Sociotechnical Safety Evaluation of Generative AI Systems
Weidinger, Laura, Rauh, Maribeth, Marchal, Nahema, Manzini, Arianna, Hendricks, Lisa Anne, Mateos-Garcia, Juan, Bergman, Stevie, Kay, Jackie, Griffin, Conor, Bariach, Ben, Gabriel, Iason, Rieser, Verena, Isaac, William
Generative AI systems produce a range of risks. To ensure the safety of generative AI systems, these risks must be evaluated. In this paper, we make two main contributions toward establishing such evaluations. First, we propose a three-layered framework that takes a structured, sociotechnical approach to evaluating these risks. This framework encompasses capability evaluations, which are the main current approach to safety evaluation. It then reaches further by building on system safety principles, particularly the insight that context determines whether a given capability may cause harm.
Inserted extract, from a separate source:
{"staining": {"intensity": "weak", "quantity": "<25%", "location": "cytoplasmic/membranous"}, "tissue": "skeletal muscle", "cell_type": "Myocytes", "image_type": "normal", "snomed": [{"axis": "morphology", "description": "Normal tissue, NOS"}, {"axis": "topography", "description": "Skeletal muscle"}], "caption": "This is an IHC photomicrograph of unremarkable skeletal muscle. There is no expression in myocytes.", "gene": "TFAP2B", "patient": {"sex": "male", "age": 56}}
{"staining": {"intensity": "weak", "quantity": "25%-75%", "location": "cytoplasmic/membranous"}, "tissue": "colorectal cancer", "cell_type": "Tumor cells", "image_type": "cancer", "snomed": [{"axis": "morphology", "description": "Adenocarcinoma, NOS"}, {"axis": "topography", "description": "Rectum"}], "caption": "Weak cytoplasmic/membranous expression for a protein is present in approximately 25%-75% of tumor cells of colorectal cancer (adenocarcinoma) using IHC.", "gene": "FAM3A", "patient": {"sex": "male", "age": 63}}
To account for relevant context, our framework adds human interaction and systemic impacts as additional layers of evaluation. Second, we survey the current state of safety evaluation of generative AI systems and create a repository of existing evaluations. Three salient evaluation gaps emerge from this analysis. We propose ways forward to closing these gaps, outlining practical steps as well as roles and responsibilities for different actors. Sociotechnical safety evaluation is a tractable approach to the robust and comprehensive safety evaluation of generative AI systems.